Короче, маминого жениха я вежливо поблагодарил, мол, подумаю, спасибо, мы вам обязательно перезвоним. Мужик поерзал немного, не получив ожидаемого энтузиазма, и тут я решил перевести дело в монолог. Спросил его о службе. И понеслось. Курсантские годы, вся карьера от летехи до самого майора, выданного на прощание. И все дыры, в которых побывал, от пятой сопки слева до третьей деревни за второй посадкой. Поносило по стране мужика, ничего не скажешь. И карьеры никакой не сделал, даже до комбата не дослужился. Мне его почти жалко стало. Вот прямо до того момента, когда он спросил: «А ты в армии не служил?».
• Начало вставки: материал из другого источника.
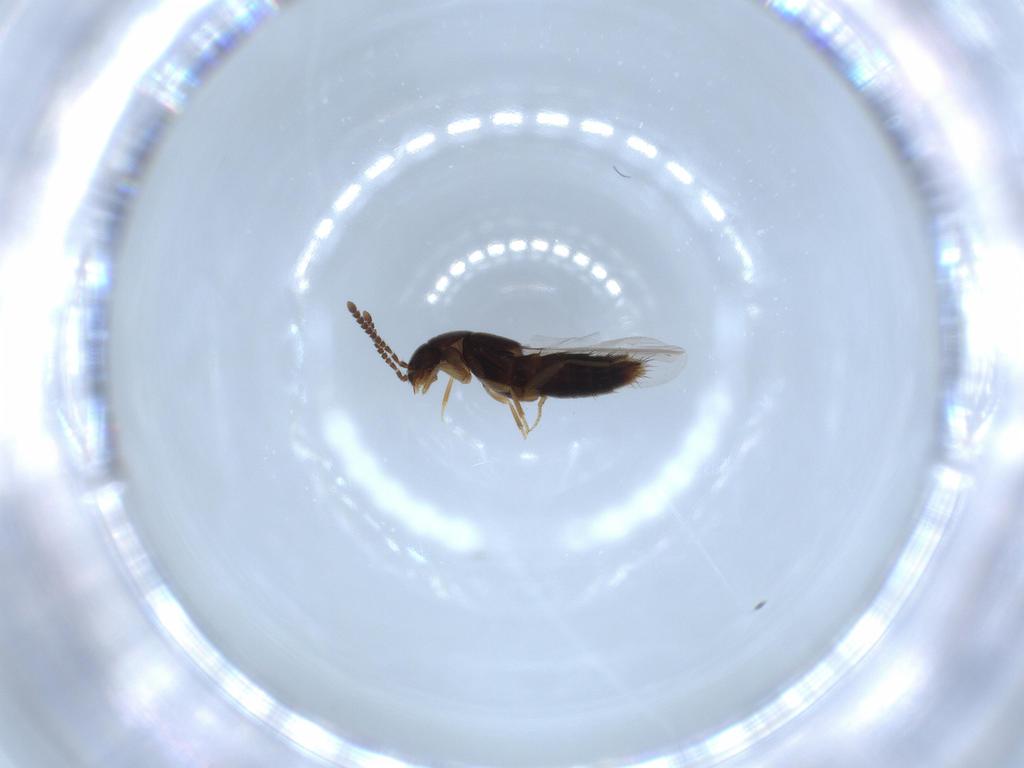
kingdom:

Что сказать? В той жизни — да. В этой — нет. И считаю, что тогда был опыт неудачный. Не потому что дедовщина, как-то она в нашей части не особо процветала, а просто — ноль положительного. Никаких нужных знаний и навыков, ни хрена. Вот прям по классике — «копай отсюда до обеда». Два года, спущенных в унитаз. Это мое мнение, я его никогда и никому не навязывал. Вдруг кому-то больше повезло, не знаю. Естественно, ничего этого я не говорил, просто сказал «Нет», причем максимально нейтрально. Но отставника понесло. Я упустил самый главный шанс в жизни и не поступил в военное училище. Да хоть в военно-медицинскую академию, и то не так позорно. Это его слова, если что. И у меня еще есть узенькая лазейка — срочно перевестись на военфак в Куйбышев. Блин, мужик, ты отдал всю молодость армии, ты мотался сам и таскал семью по жопам мира — и теперь желаешь мне, чтобы и я сдох от гепатита в горах на юге? Не получилось у нас конструктивного диалога. Вряд ли у меня появится в будущем желание с ним общаться. Судя по всему, вряд ли он собирается Панову обмануть. Но разные мы с ним.

Блин, я рассуждаю, будто вся эта свистопляска имеет какое-то значение! Я сюда точно возвращаться не собираюсь, даже будь этот майор самым задушевным дядькой.

Посидели, пообедали. Я больше молчал, а потом и вовсе ушел извинившись. Типа, собрать вещи надо и отдохнуть чуток перед дорогой. А барахла и правда много. В мешок его набросать, что ли? Довезут до дверей всё равно.

***

Белый «жигуль» третьей модели с указанным номером стоял недалеко от подъезда. Вот уж, действительно, всё на доверии. Аванс не платил, телефона для уточнения деталей не давал, а приехал и ждет. Валентина Семеновна порывалась поехать провожать, даже на вокзал, но я отнекался. Мол, и сам доеду, а ей потом назад тащиться почти через весь город. Майор сидел молча, покрякивал только изредка. Наверное, радовался, что я уезжаю. И я этому обстоятельству не печалился. Чувствовал ли я вину за то, что живу и пользуюсь телом сына этой неплохой женщины? Нет, ни разу. Моей воли на то не было. Сочувствую, и всё.